2 Pergi ke rumah duka lebih baik dari pada pergi ke rumah pesta, karena di rumah dukalah kesudahan setiap manusia; hendaknya orang yang hidup memperhatikannya. 4 Orang berhikmat senang berada di rumah duka, tetapi orang bodoh senang berada di rumah tempat bersukaria. Pkh 7:2,4
Ada ayat-ayat di Alkitab yang membingungkan orang, termasuk ayat-ayat yang kita baca ini. Tetapi begitu kita renungkan lebih dalam, kita akan menemukan kebenarannya.
Menurut bacaan kita ini, pergi ke rumah duka lebih baik daripada pergi ke rumah pesta. Berarti kalau dalam satu malam, saudara menerima 2 ajakan yang waktunya bersamaan, satu untuk makan-makan di hotel mewah, satunya lagi diajak melayat ke rumah duka, maka saudara harus menolak ajakan pesta, dan menerima ajakan melayat. Ini sepintas bertentangan dengan common sense atau akal sehat dan keinginan hati kita.

→ TUGAS YANG DIKERJAKAN:
1. Salin ulang baris-baris data, mulai dari baris paling awal hingga baris yang memuat "state / province: Florida", tanpa menyertakan gambar.
2. Tuliskan lanjutan artikel tentang rumah duka dan rumah pesta, dimulai tepat sesudah kalimat terakhirnya.
Artikel ini dan baris-baris data sesudahnya sama sekali tidak saling berkaitan.

→ DATA LATIHAN:
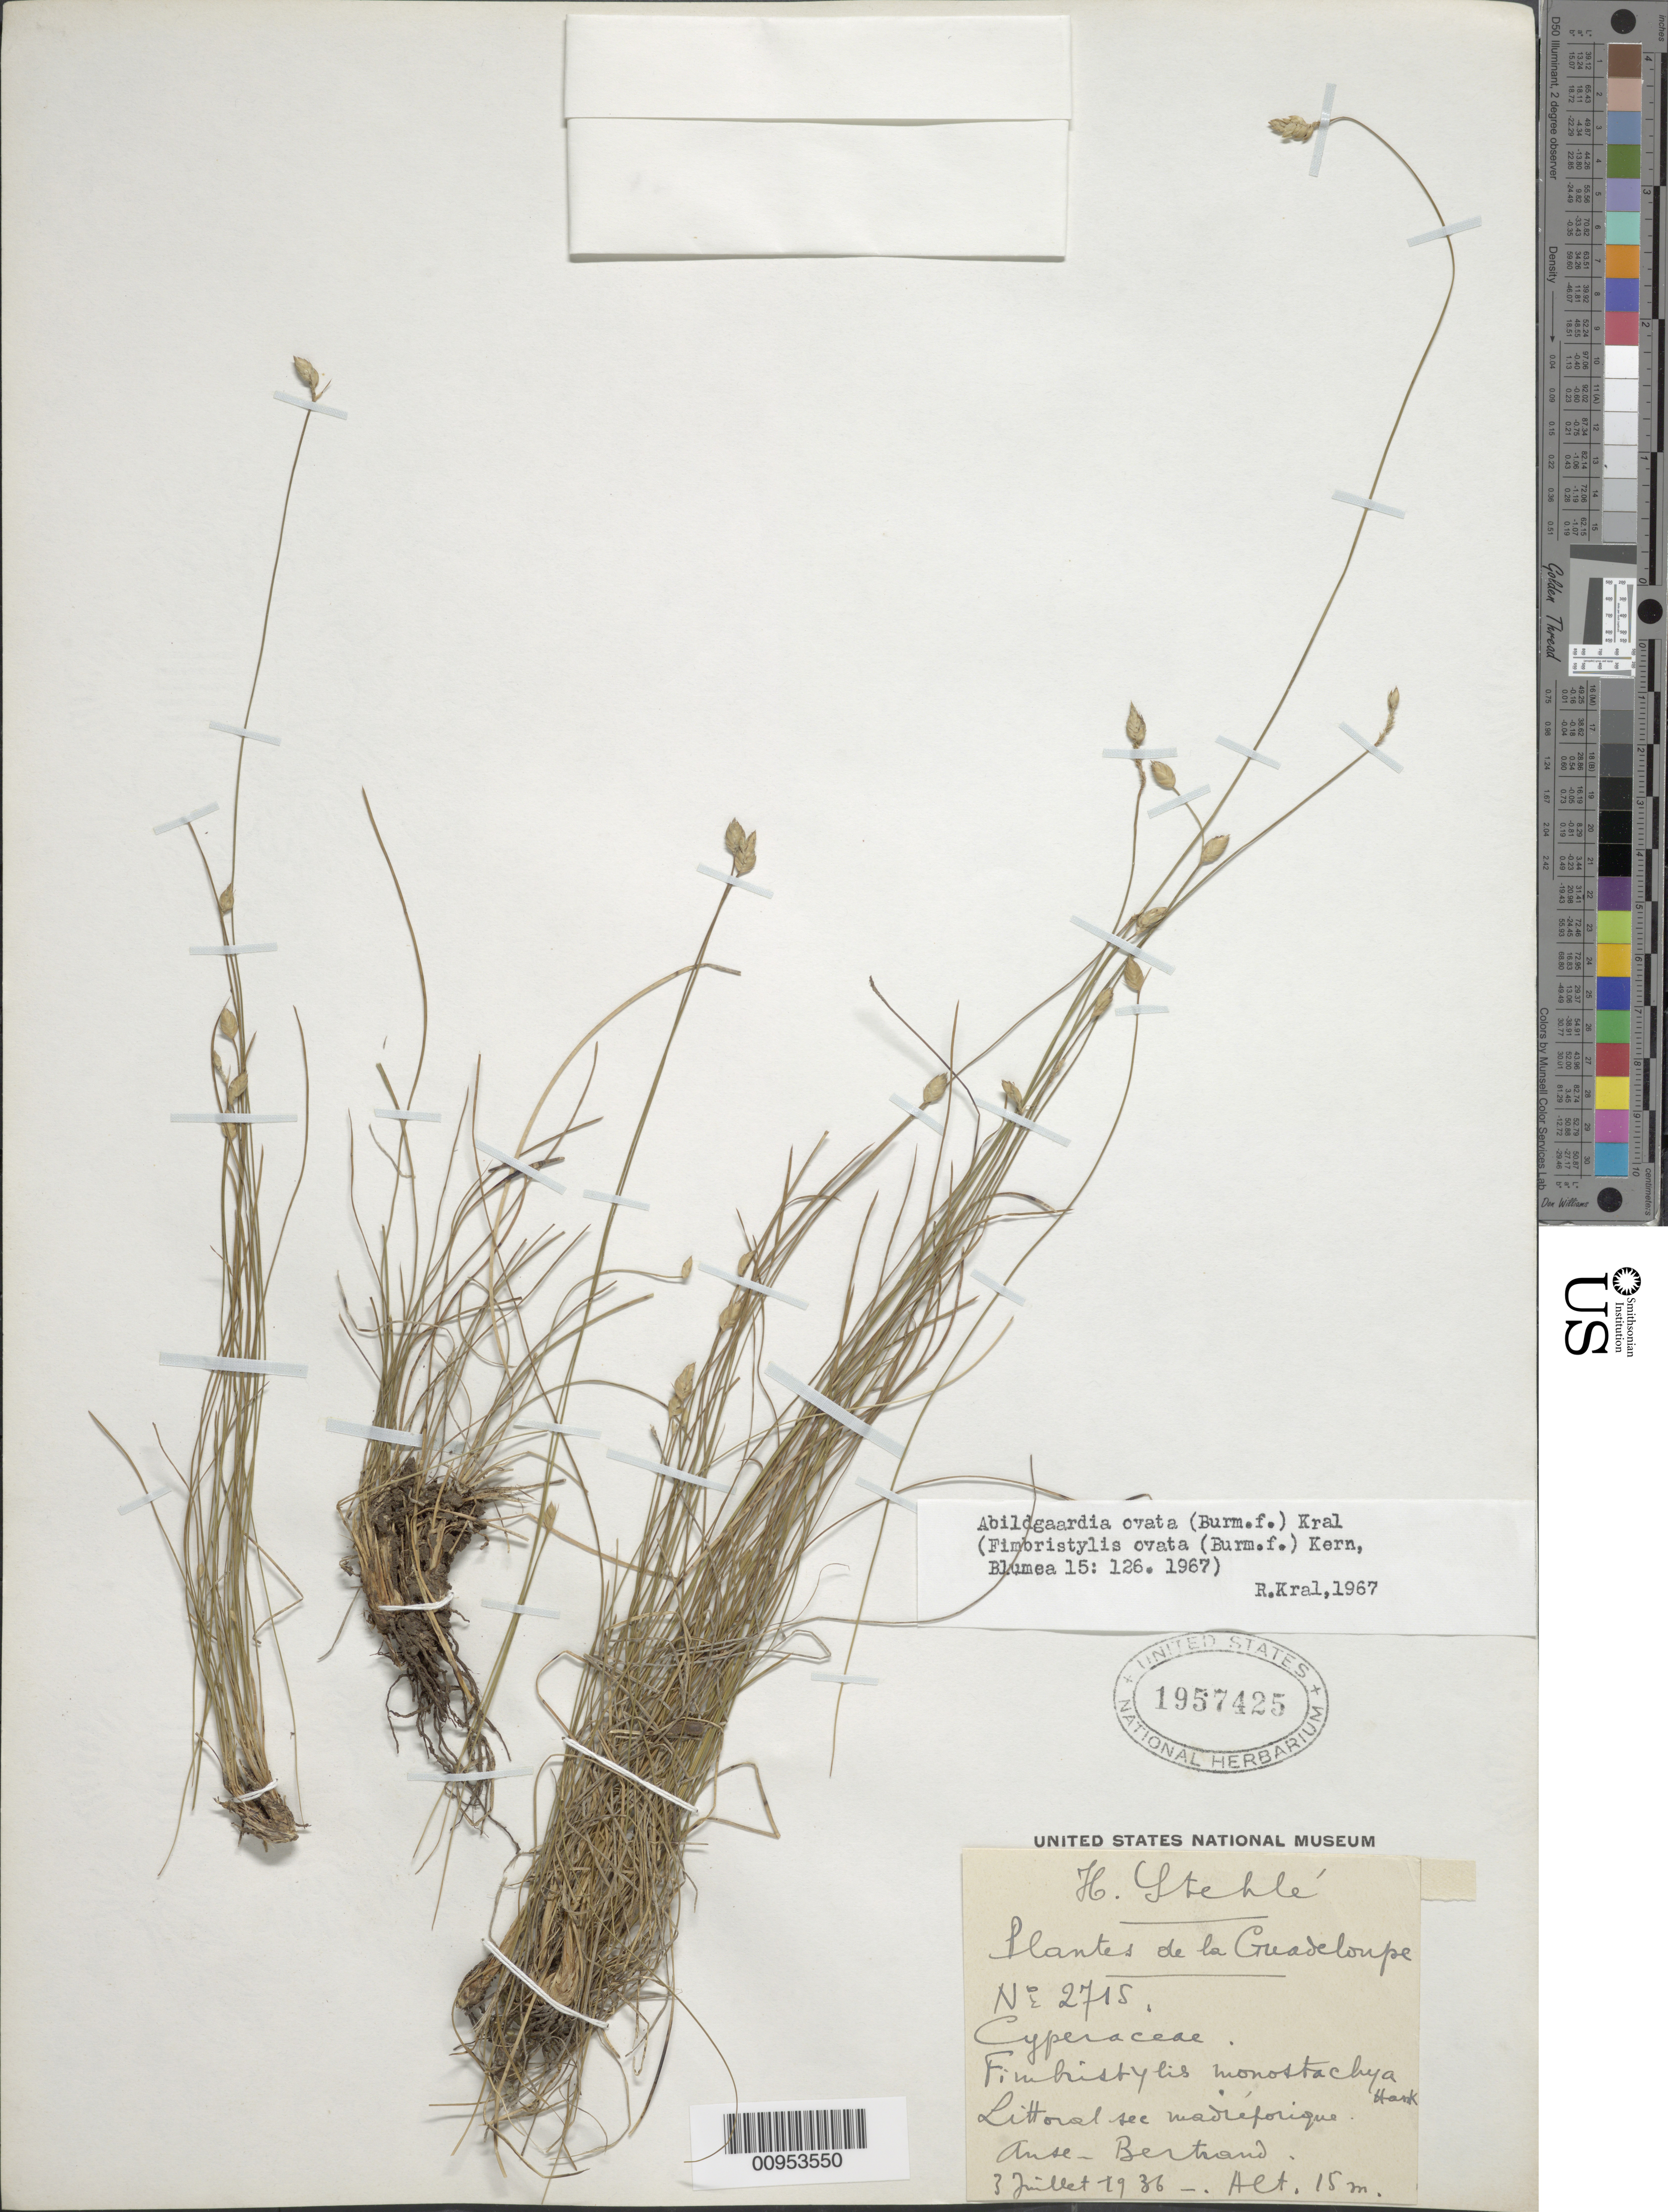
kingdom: Plantae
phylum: Tracheophyta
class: Liliopsida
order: Poales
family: Cyperaceae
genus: Abildgaardia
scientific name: Abildgaardia ovata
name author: (Burm. f.) Kral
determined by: Kral, Robert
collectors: H. Stehlé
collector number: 2715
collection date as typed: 03 Jul 1936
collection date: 1936-07-03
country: Guadeloupe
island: Grande Terre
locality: Anse Bertrand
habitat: Littoral sec madreforique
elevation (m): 15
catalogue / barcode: US 1957425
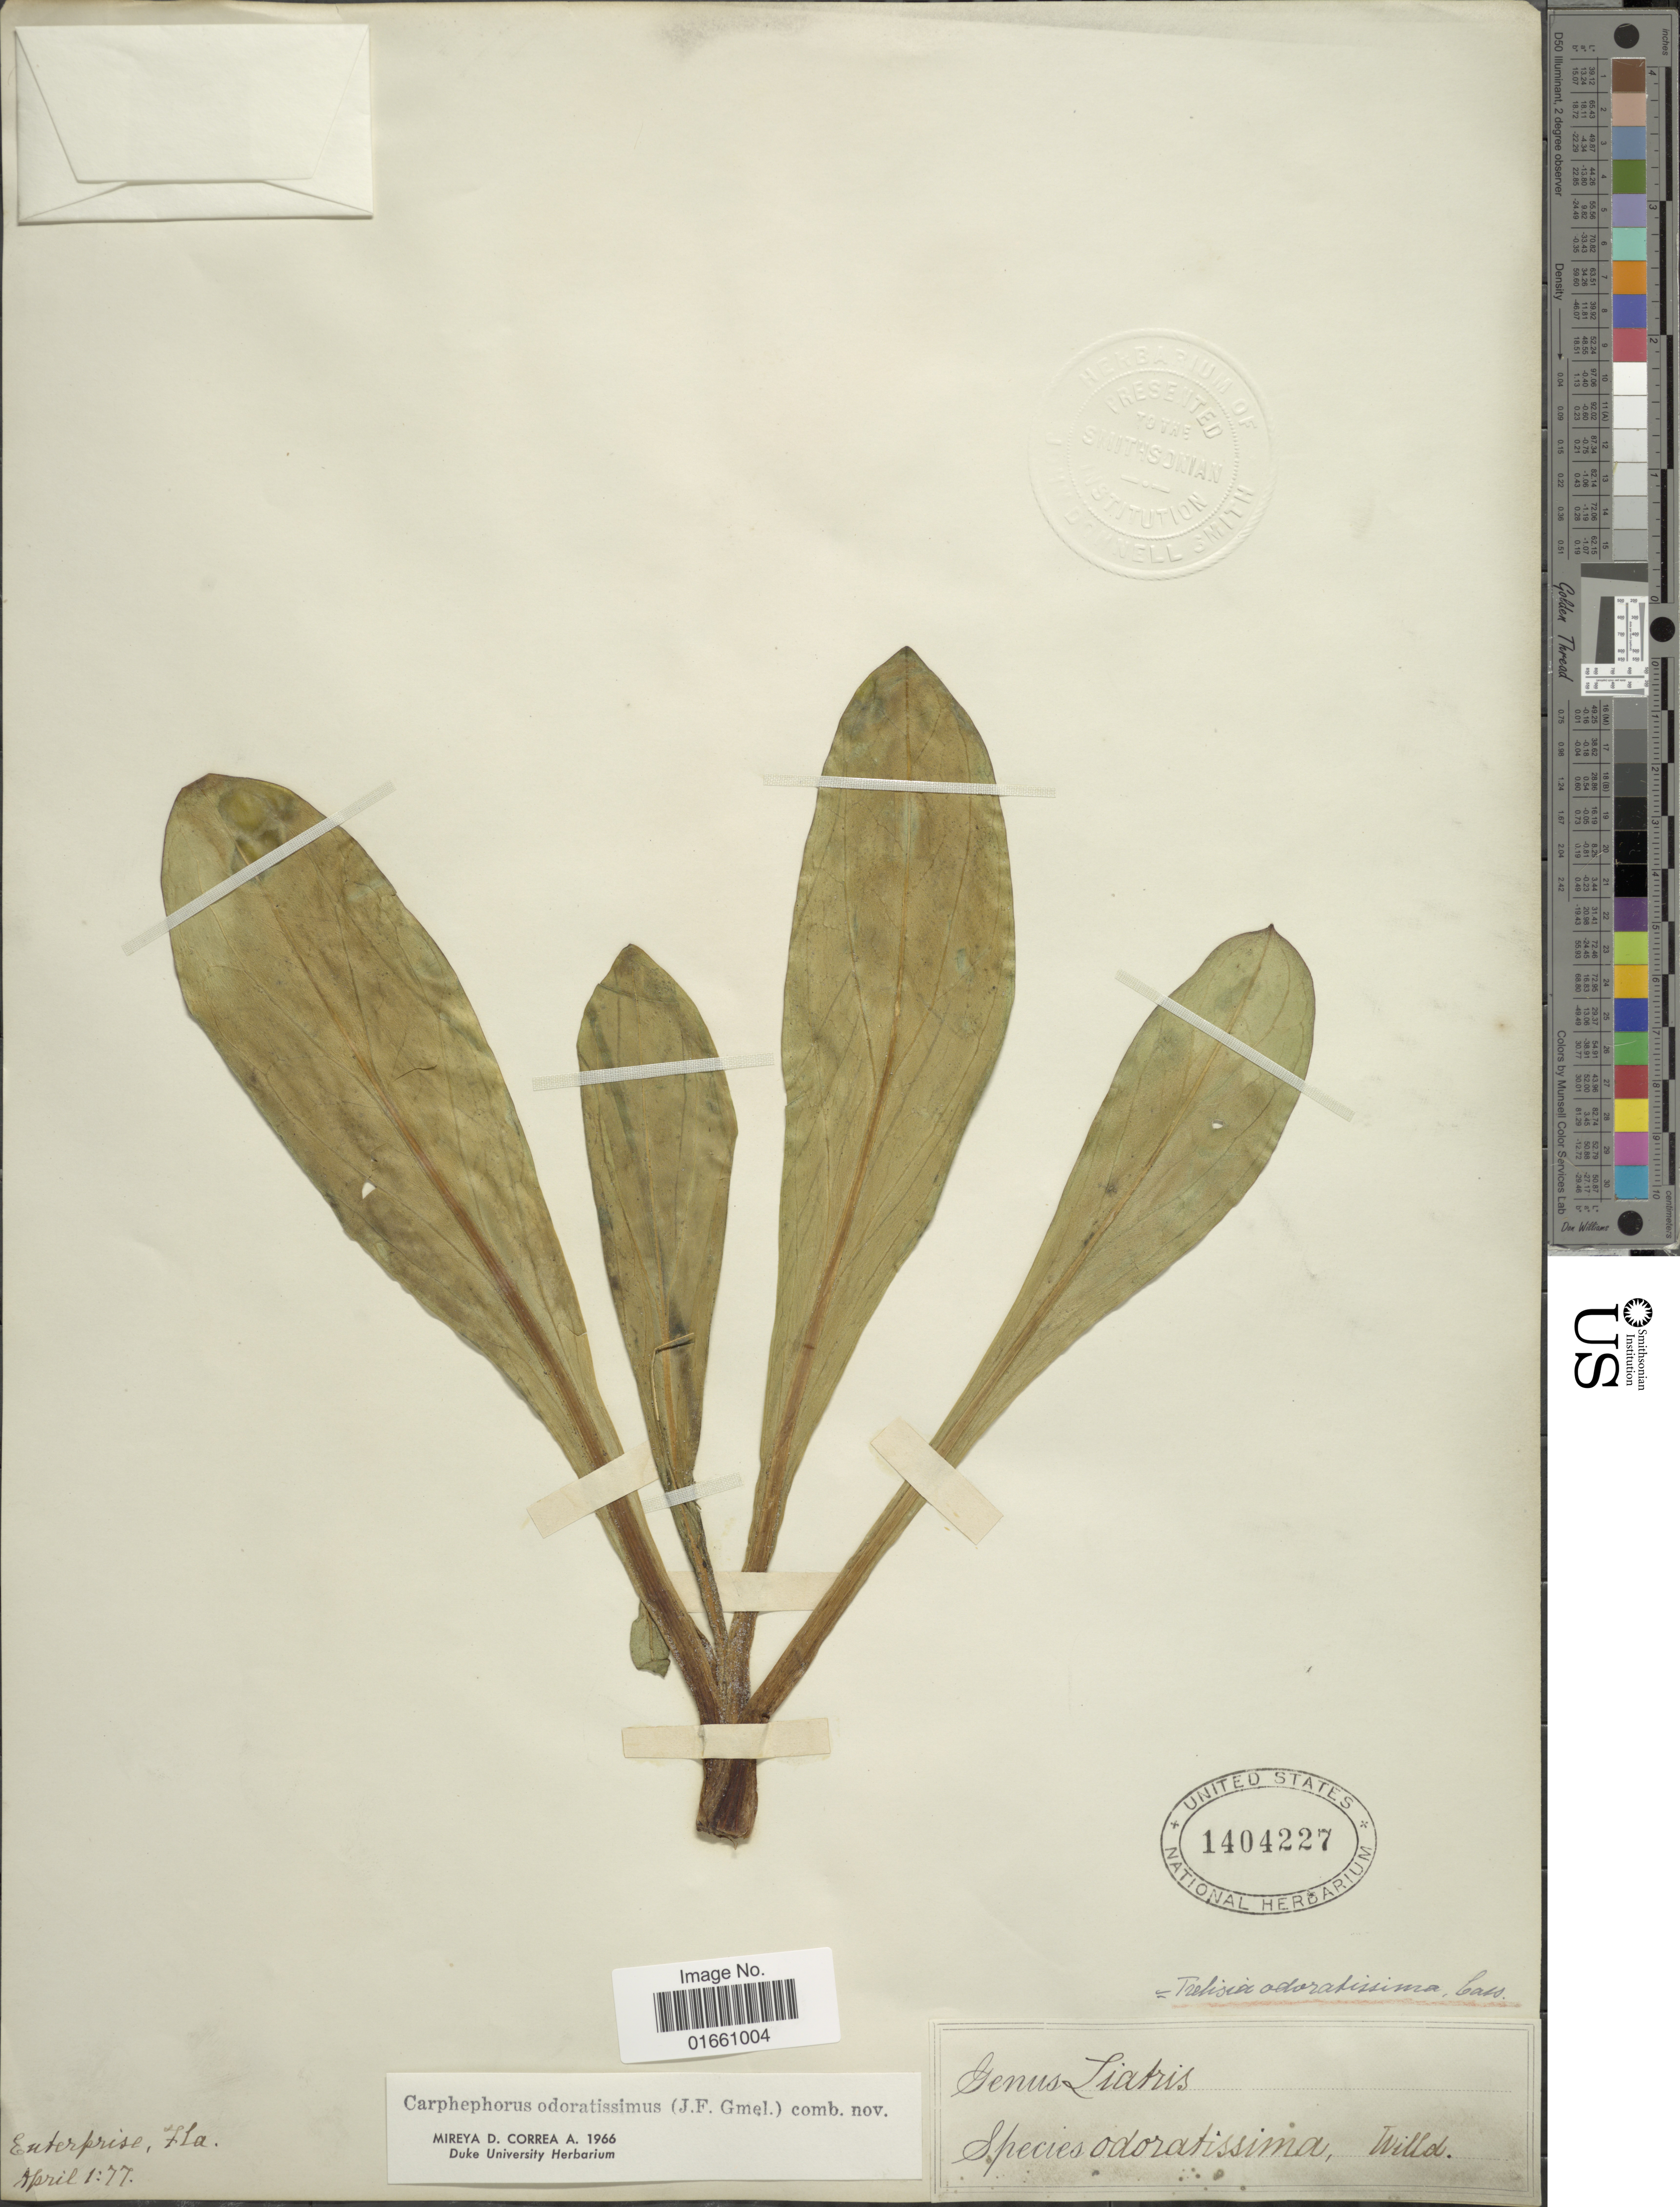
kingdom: Plantae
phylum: Tracheophyta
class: Magnoliopsida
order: Asterales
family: Asteraceae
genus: Trilisa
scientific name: Trilisa odoratissima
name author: (J.F. Gmel.) Cass.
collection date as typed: Transcribed d/m/y: 1/4/77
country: United States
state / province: Florida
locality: Enterprise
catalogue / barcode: US 1404227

→ JAWABAN SOAL:
1.
kingdom: Plantae
phylum: Tracheophyta
class: Liliopsida
order: Poales
family: Cyperaceae
genus: Abildgaardia
scientific name: Abildgaardia ovata
name author: (Burm. f.) Kral
determined by: Kral, Robert
collectors: H. Stehlé
collector number: 2715
collection date as typed: 03 Jul 1936
collection date: 1936-07-03
country: Guadeloupe
island: Grande Terre
locality: Anse Bertrand
habitat: Littoral sec madreforique
elevation (m): 15
catalogue / barcode: US 1957425
kingdom: Plantae
phylum: Tracheophyta
class: Magnoliopsida
order: Asterales
family: Asteraceae
genus: Trilisa
scientific name: Trilisa odoratissima
name author: (J.F. Gmel.) Cass.
collection date as typed: Transcribed d/m/y: 1/4/77
country: United States
state / province: Florida

2.
Kita perlu perhatikan bahwa Sang Pengkhotbah tidak sedang membuat suatu pernyataan yang sifatnya 100% hitam putih. Pergi ke rumah duka lebih baik daripada pergi ke rumah pesta. Maksudnya bukanlah kita harus sama sekali menjauhi rumah pesta. Dia hanya berusaha menggoncangkan pikiran kita yang selama ini hidup tanpa berpikir jauh, yang menganggap kesenangan adalah segalanya.
Rumah pesta adalah tempat senang-senang. Di sana ada makanan enak, ada banyak teman, ada banyak kesenangan dan tawa ria. Semua orang berdandan cantik; semua orang tersenyum satu dengan yang lain; tidak ada yang cembetut; semua orang baik-baik dan manis-manis.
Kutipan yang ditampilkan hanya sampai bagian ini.